Les droits fondamentaux - notamment le droit à la vie et le droit de ne pas subir de traitements inhumains et dégradants – sont mis en danger pour satisfaire l’objectif d’une augmentation des expulsions.
Nous demandons aux autorités françaises une cohérence entre le constat partagé de la gravité du conflit au Soudan, et leurs pratiques en matière d’asile, d’enfermement et d’expulsion, en protégeant sans exception tous les demandeur.se.s d’asile soudanais·e·s en France. Il est urgent que la France remette les droits fondamentaux au cœur des politiques migratoires et se conforme aux obligations qu’impose le droit international.

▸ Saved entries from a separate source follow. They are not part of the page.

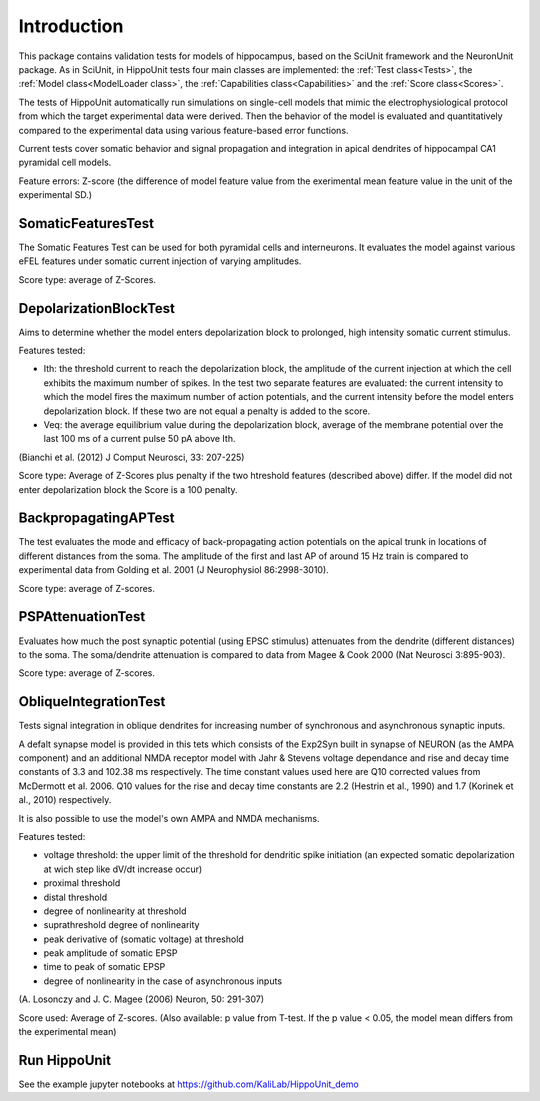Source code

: ############
Introduction
############

This package contains validation tests for models of hippocampus,
based on the SciUnit framework and the NeuronUnit package. As in SciUnit, in HippoUnit tests four main classes are implemented: the :ref:`Test class<Tests>`, 
the  :ref:`Model class<ModelLoader class>`, the :ref:`Capabilities class<Capabilities>` and the :ref:`Score class<Scores>`.

The tests of HippoUnit automatically run simulations on single-cell  models that mimic the electrophysiological protocol from which the target experimental data were derived. 
Then the behavior of the model is evaluated and quantitatively compared to the experimental data using various feature-based error functions. 

Current tests cover somatic behavior and signal propagation and integration in apical dendrites of
hippocampal CA1 pyramidal cell models.

Feature errors: Z-score (the difference of model feature value from the exerimental mean feature value in the unit of the experimental SD.)

SomaticFeaturesTest
-------------------

The Somatic Features Test can be used for both pyramidal cells and interneurons. It evaluates the model against various eFEL features under somatic current injection of varying amplitudes.

Score type: average of Z-Scores.


DepolarizationBlockTest
-----------------------

Aims to determine whether the model enters depolarization block to prolonged, high intensity somatic current stimulus.

Features tested:

* Ith: the threshold current to reach the depolarization block, the amplitude of the current injection at which the cell exhibits
  the maximum number of spikes.
  In the test two separate features are evaluated: the current intensity to which the model fires the maximum number of action potentials, and 	 the current intensity before the model enters depolarization block. If these two are not equal a penalty is added to the score.
* Veq: the average equilibrium value during the depolarization block,
  average of the membrane potential over the last 100 ms of a
  current pulse 50 pA above Ith.

(Bianchi et al. (2012) J Comput Neurosci, 33: 207-225)

Score type: Average of Z-Scores plus penalty if the two htreshold features (described above) differ. If the model did not enter depolarization block the Score is a 100 penalty.

BackpropagatingAPTest
----------------------

The test evaluates the mode and efficacy of back-propagating action potentials on the apical trunk in locations of different distances from the soma. The amplitude of the first and last AP of around 15 Hz train is compared to experimental data from Golding et al. 2001 (J Neurophysiol 86:2998-3010).

Score type: average of Z-scores.

PSPAttenuationTest
------------------

Evaluates how much the post synaptic potential (using EPSC stimulus) attenuates from the dendrite (different distances) to the soma. The soma/dendrite attenuation is compared to data from Magee & Cook 2000 (Nat Neurosci 3:895-903).

Score type: average of Z-scores.

ObliqueIntegrationTest
----------------------

Tests signal integration in oblique dendrites for increasing number of synchronous and asynchronous synaptic inputs.

A defalt synapse model is provided in this tets which consists of the Exp2Syn built in synapse of NEURON (as the AMPA component) and an additional NMDA receptor model with Jahr & Stevens voltage dependance and rise and decay time constants of 3.3 and 102.38 ms respectively. The time constant values used here are Q10 corrected values from McDermott et al. 2006. Q10 values for the rise and decay time constants are 2.2 (Hestrin et al., 1990) and 1.7 (Korinek et al., 2010) respectively.

It is also possible to use the model's own AMPA and NMDA mechanisms.

Features tested:

* voltage threshold: the upper limit of the threshold for dendritic spike initiation (an expected somatic depolarization at wich step like dV/dt increase occur)
* proximal threshold
* distal threshold
* degree of nonlinearity at threshold
* suprathreshold degree of nonlinearity
* peak derivative of (somatic voltage) at threshold
* peak amplitude of somatic EPSP
* time to peak of somatic EPSP
* degree of nonlinearity in the case of asynchronous inputs

(A. Losonczy and J. C. Magee (2006) Neuron, 50: 291-307)

Score used: Average of Z-scores. (Also available: p value from T-test. If the p value < 0.05, the model mean differs from the experimental mean)


Run HippoUnit
-------------------

See the example jupyter notebooks at https://github.com/KaliLab/HippoUnit_demo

Les signataires de la tribune : Ziad Abdel Tawab, directeur exécutif de l’Institut du Caire pour les études des droits de l’homme ; Fanélie Carrey-Conte, secrétaire générale de La Cimade ; Christophe Daadouch, coprésident du Groupe d’information et de soutien des immigrés ; Isabelle Defourny, présidente de Médecins sans frontières France ; Elvire Fondacci, coordinatrice de plaidoyer à Human Rights Watch ; Vanina Rochiccioli, coprésidente du Groupe d’information et de soutien des immigrés ; Jean-Claude Samouiller, président d’Amnesty International France ; Jérôme Tubiana, chercheur spécialiste du Soudan.